WORK REQUEST:
Copy the rows from the line containing "39: (995, 534)" through the line containing "12: (920, 536)", replacing "(608, 183)" with "(610, 185)" and leaving all else unchanged. Omit the pictures from the answer.
<<<<
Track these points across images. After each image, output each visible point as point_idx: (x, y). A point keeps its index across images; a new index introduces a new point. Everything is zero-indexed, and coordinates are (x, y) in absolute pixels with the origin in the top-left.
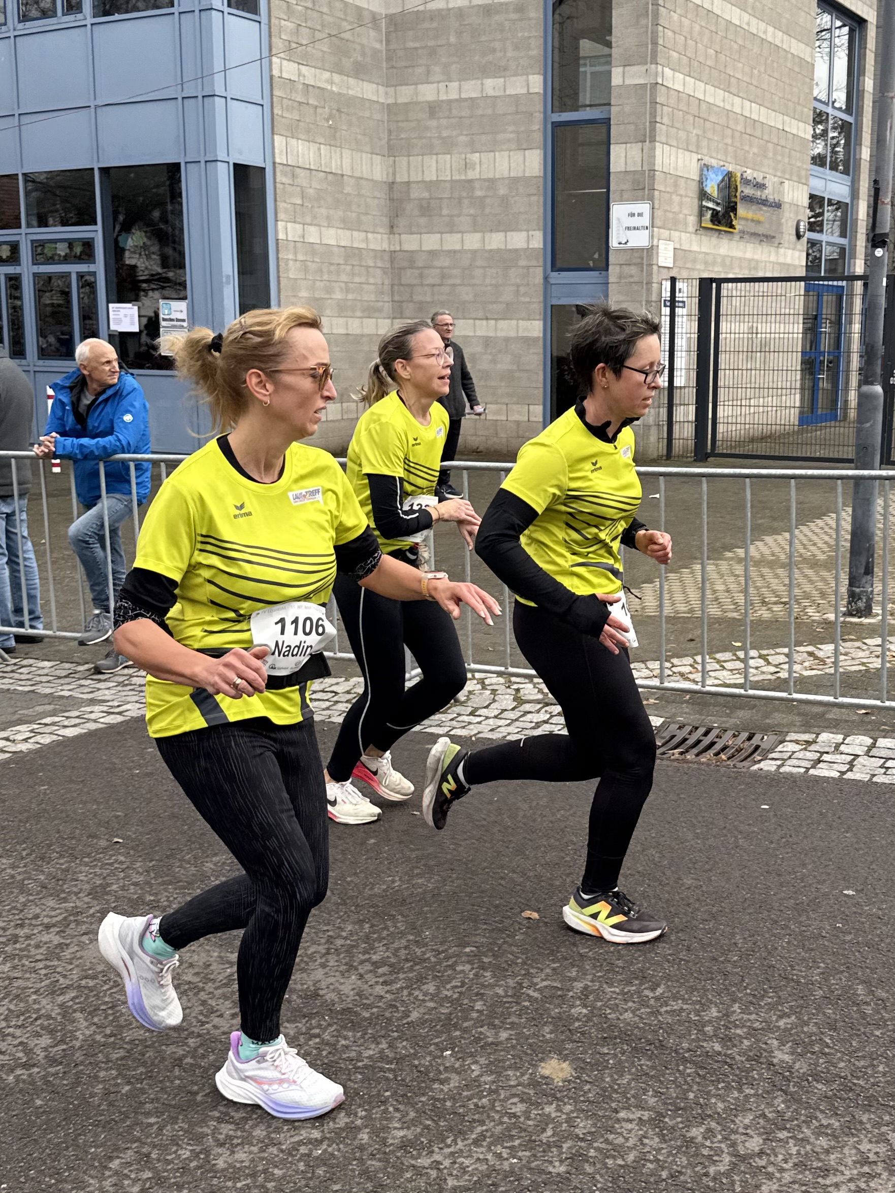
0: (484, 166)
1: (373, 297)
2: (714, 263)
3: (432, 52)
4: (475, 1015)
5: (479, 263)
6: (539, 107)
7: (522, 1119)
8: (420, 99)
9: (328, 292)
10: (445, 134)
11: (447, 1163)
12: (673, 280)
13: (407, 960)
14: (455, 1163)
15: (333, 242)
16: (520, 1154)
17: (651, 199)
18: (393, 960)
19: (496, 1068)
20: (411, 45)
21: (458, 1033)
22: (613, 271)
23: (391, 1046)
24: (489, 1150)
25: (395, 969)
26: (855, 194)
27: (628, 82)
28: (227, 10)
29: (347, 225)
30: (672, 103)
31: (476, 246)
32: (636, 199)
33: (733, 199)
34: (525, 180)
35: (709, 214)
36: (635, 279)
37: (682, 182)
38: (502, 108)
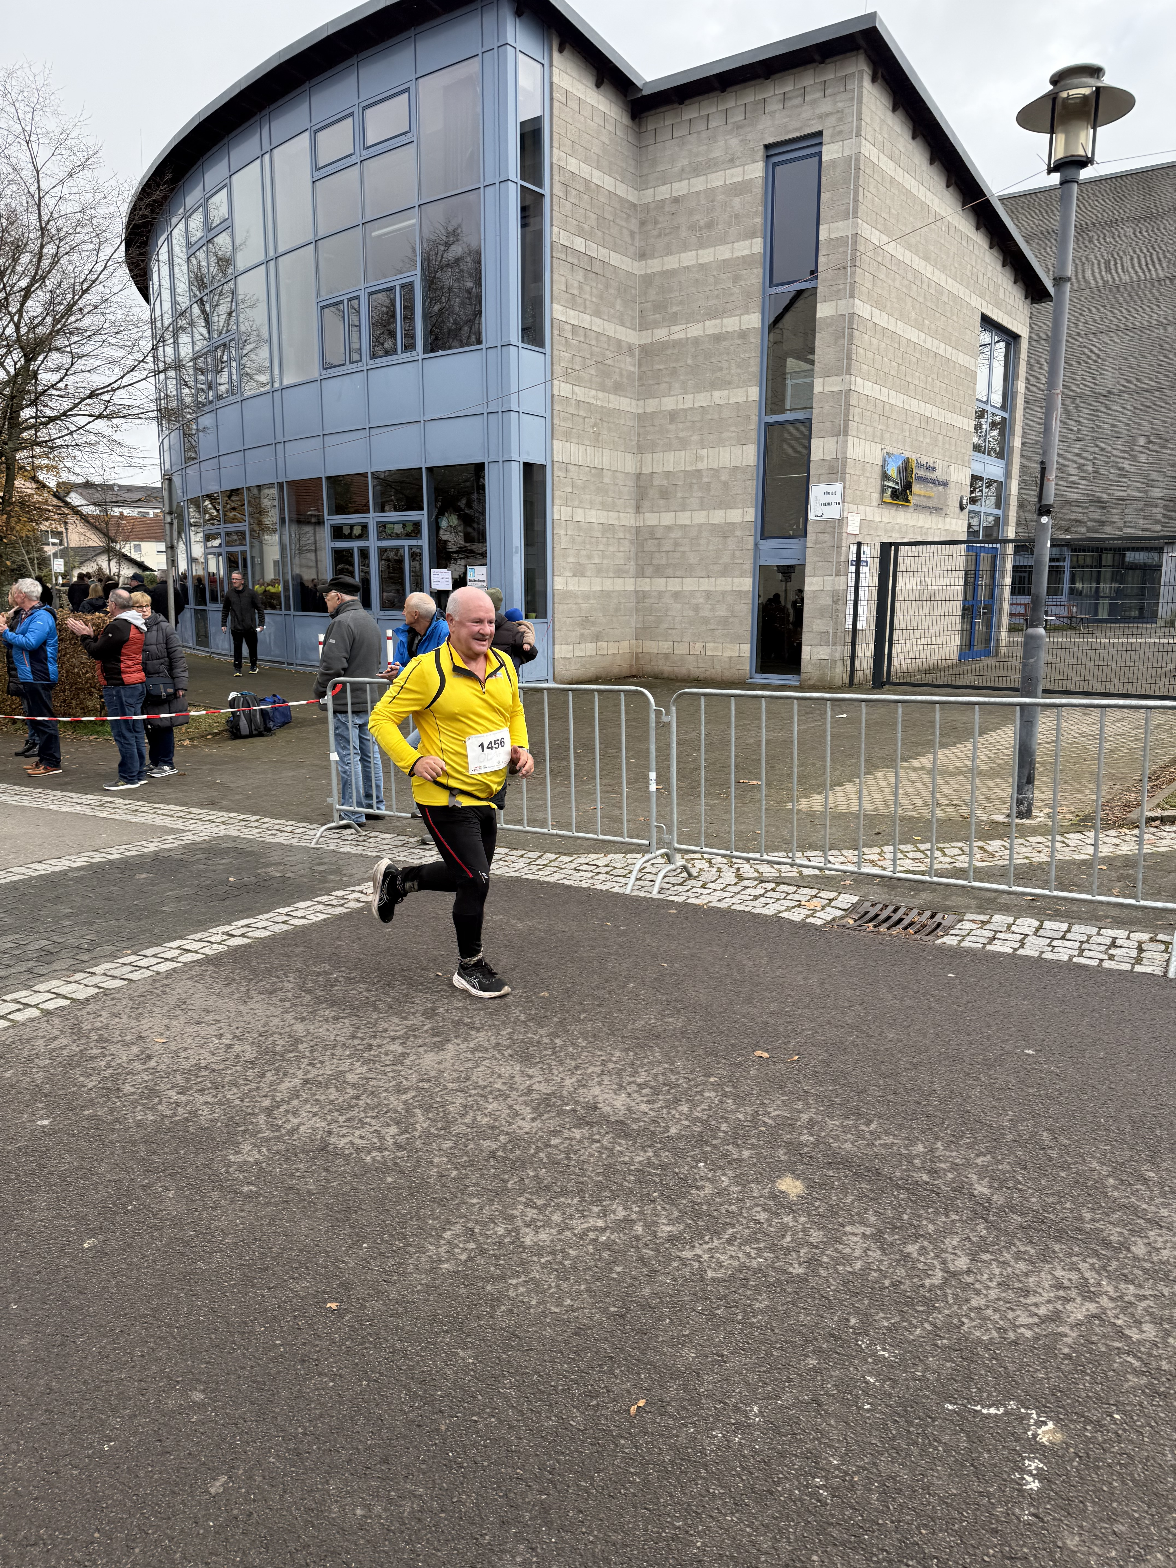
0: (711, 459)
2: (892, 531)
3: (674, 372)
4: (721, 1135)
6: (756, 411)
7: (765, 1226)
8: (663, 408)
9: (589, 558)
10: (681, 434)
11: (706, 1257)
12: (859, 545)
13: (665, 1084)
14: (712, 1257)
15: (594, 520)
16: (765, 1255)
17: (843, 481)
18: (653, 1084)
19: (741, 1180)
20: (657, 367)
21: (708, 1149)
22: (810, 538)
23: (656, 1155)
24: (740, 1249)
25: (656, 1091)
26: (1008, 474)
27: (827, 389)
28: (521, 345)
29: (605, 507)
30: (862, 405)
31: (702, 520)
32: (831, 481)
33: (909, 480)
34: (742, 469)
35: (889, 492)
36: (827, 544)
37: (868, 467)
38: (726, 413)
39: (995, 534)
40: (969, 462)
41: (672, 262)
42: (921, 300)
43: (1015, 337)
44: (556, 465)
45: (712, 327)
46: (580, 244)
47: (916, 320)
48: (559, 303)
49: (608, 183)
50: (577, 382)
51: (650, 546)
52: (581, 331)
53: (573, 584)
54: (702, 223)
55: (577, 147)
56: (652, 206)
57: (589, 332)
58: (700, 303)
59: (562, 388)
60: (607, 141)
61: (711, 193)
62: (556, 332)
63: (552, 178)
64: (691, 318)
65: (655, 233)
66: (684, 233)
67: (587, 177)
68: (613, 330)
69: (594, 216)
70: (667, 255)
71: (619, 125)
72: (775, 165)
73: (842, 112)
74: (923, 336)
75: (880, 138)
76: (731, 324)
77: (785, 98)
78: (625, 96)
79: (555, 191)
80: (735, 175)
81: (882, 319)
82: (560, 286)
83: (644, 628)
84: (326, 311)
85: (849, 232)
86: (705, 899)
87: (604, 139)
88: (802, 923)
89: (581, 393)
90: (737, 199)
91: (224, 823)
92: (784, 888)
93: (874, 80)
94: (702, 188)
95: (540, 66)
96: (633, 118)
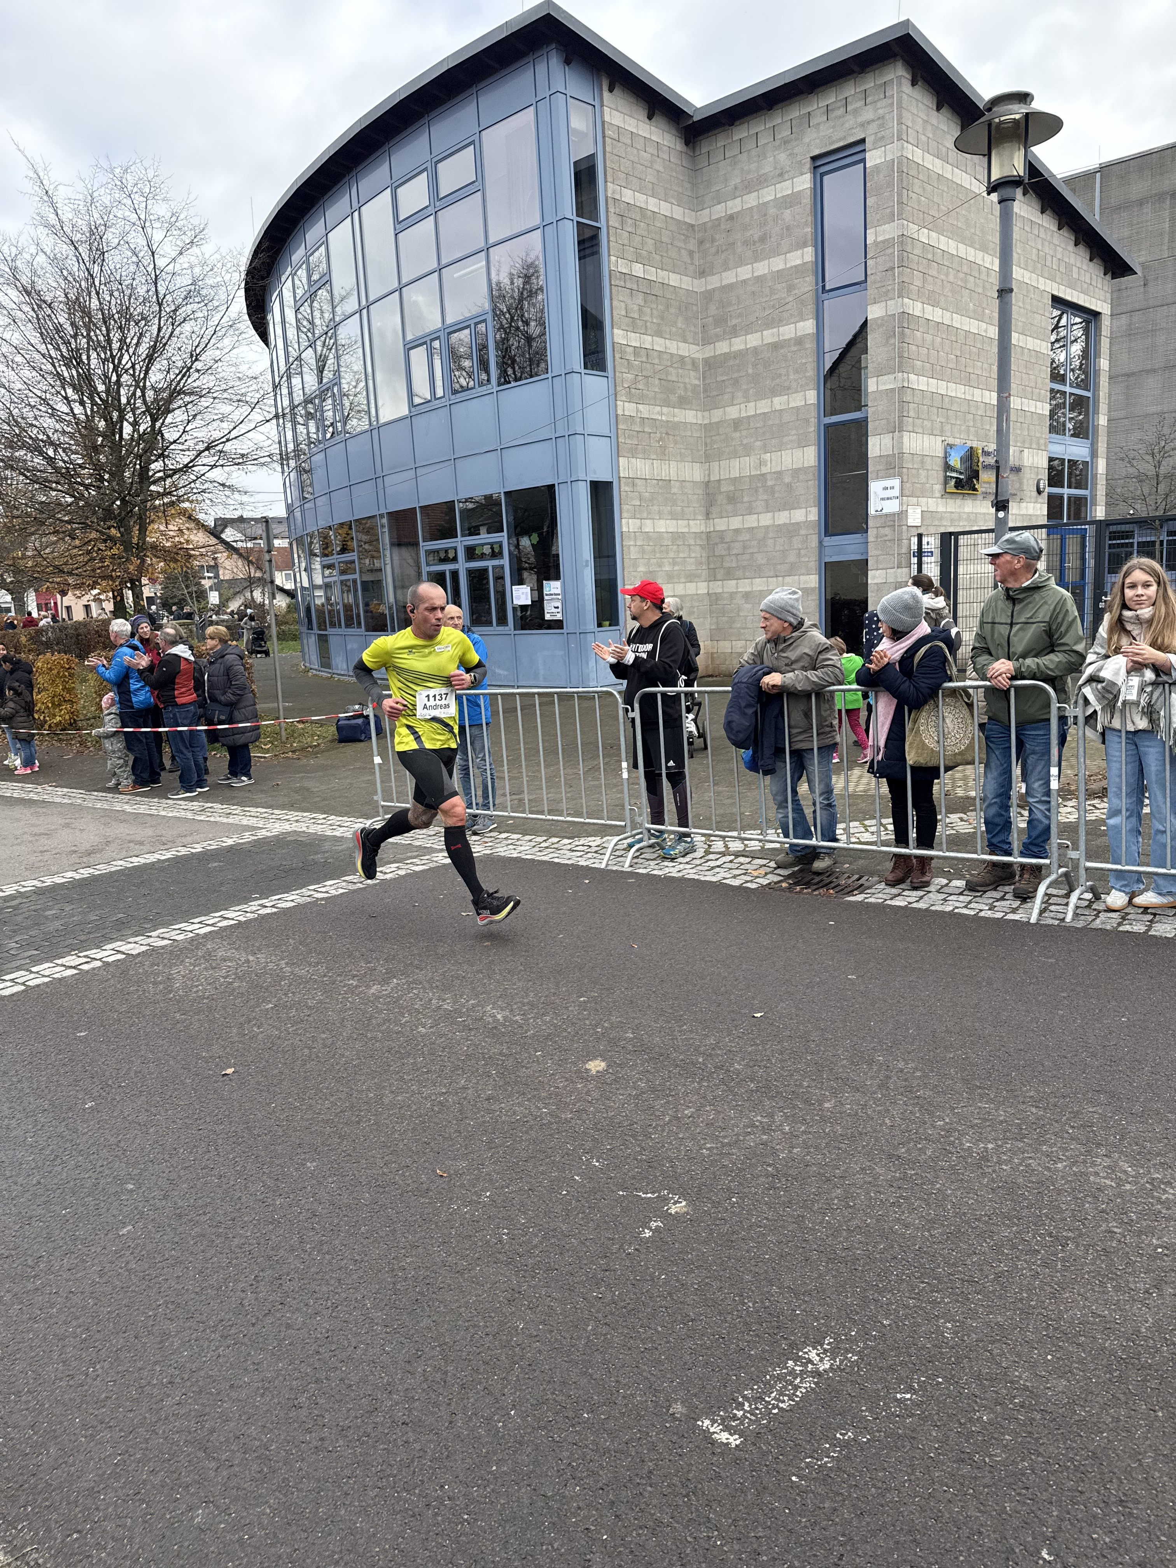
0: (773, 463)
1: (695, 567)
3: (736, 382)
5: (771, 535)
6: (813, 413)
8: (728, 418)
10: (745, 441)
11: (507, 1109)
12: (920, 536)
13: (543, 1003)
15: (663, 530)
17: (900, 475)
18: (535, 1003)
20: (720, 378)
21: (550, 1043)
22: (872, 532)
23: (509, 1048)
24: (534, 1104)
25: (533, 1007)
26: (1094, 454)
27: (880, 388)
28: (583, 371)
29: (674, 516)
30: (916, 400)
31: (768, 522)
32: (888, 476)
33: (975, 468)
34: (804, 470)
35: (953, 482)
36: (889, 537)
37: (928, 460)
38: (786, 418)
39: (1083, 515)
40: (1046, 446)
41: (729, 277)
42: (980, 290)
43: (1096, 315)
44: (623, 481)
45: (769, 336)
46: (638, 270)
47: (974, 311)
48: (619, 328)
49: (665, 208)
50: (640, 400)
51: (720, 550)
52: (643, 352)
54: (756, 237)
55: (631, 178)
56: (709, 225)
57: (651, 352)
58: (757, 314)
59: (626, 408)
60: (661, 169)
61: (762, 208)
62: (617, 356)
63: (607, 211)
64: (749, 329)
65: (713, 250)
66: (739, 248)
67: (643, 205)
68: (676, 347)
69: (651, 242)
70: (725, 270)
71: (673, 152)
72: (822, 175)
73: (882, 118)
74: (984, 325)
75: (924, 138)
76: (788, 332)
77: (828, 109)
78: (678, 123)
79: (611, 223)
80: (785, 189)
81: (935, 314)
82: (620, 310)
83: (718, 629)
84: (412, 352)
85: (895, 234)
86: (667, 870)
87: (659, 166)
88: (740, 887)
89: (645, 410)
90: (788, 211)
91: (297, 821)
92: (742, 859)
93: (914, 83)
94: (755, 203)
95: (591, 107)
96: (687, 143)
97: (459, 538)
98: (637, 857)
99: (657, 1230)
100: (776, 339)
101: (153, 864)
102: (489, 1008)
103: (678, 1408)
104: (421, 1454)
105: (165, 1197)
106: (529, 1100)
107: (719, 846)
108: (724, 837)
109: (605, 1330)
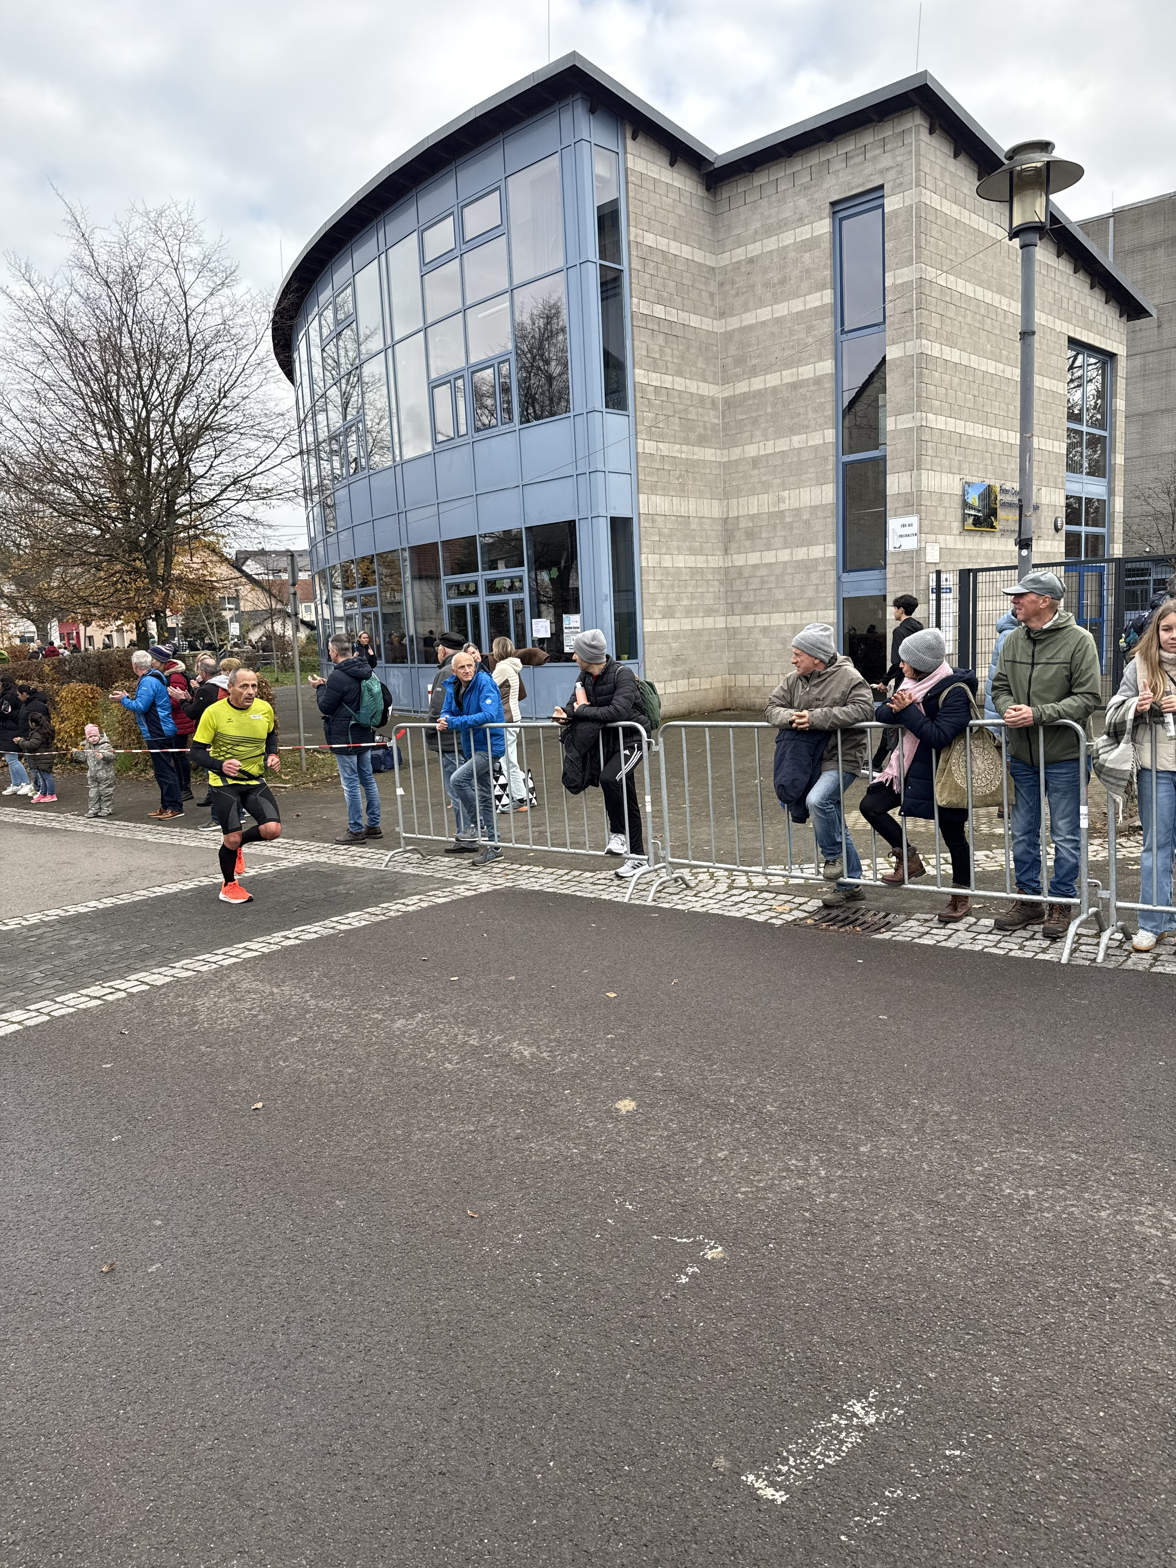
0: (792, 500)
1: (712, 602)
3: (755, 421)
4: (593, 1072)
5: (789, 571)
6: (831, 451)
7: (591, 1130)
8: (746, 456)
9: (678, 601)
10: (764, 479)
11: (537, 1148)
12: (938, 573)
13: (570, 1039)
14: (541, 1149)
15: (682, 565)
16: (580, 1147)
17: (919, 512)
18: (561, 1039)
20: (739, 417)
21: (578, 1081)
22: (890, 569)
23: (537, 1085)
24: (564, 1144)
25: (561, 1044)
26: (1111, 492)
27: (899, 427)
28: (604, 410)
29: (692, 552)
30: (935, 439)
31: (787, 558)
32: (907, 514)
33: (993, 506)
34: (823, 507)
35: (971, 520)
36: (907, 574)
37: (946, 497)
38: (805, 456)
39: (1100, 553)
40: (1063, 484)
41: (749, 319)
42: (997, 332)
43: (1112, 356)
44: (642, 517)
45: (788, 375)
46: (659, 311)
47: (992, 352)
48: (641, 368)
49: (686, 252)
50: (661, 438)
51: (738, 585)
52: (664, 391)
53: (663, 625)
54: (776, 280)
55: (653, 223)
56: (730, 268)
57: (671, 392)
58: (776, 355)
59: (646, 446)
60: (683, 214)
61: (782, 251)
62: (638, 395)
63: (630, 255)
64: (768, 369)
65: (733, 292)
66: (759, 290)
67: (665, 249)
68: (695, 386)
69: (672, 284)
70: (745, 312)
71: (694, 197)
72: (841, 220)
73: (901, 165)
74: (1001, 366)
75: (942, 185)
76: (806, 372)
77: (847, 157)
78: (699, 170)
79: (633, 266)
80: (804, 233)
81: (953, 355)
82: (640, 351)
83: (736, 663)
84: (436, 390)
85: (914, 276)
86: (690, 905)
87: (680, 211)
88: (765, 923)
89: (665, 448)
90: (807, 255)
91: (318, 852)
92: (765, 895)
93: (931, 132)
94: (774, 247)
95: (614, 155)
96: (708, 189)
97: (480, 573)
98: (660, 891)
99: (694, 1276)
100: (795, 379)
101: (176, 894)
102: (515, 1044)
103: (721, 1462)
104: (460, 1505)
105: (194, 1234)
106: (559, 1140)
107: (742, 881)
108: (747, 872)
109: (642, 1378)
>>>>
ANSWER BELOW:
39: (995, 534)
40: (969, 462)
41: (672, 262)
42: (921, 300)
43: (1015, 337)
44: (556, 465)
45: (712, 327)
46: (580, 244)
47: (916, 320)
48: (559, 303)
49: (610, 185)
50: (577, 382)
51: (650, 546)
52: (581, 331)
53: (573, 584)
54: (702, 223)
55: (577, 147)
56: (652, 206)
57: (589, 332)
58: (700, 303)
59: (562, 388)
60: (607, 141)
61: (711, 193)
62: (556, 332)
63: (552, 178)
64: (691, 318)
65: (655, 233)
66: (684, 233)
67: (587, 177)
68: (613, 330)
69: (594, 216)
70: (667, 255)
71: (619, 125)
72: (775, 165)
73: (842, 112)
74: (923, 336)
75: (880, 138)
76: (731, 324)
77: (785, 98)
78: (625, 96)
79: (555, 191)
80: (735, 175)
81: (882, 319)
82: (560, 286)
83: (644, 628)
84: (326, 311)
85: (849, 232)
86: (705, 899)
87: (604, 139)
88: (802, 923)
89: (581, 393)
90: (737, 199)
91: (224, 823)
92: (784, 888)
93: (874, 80)
94: (702, 188)
95: (540, 66)
96: (633, 118)
0: (773, 463)
1: (695, 567)
3: (736, 382)
5: (771, 535)
6: (813, 413)
8: (728, 418)
10: (745, 441)
11: (507, 1109)
12: (920, 536)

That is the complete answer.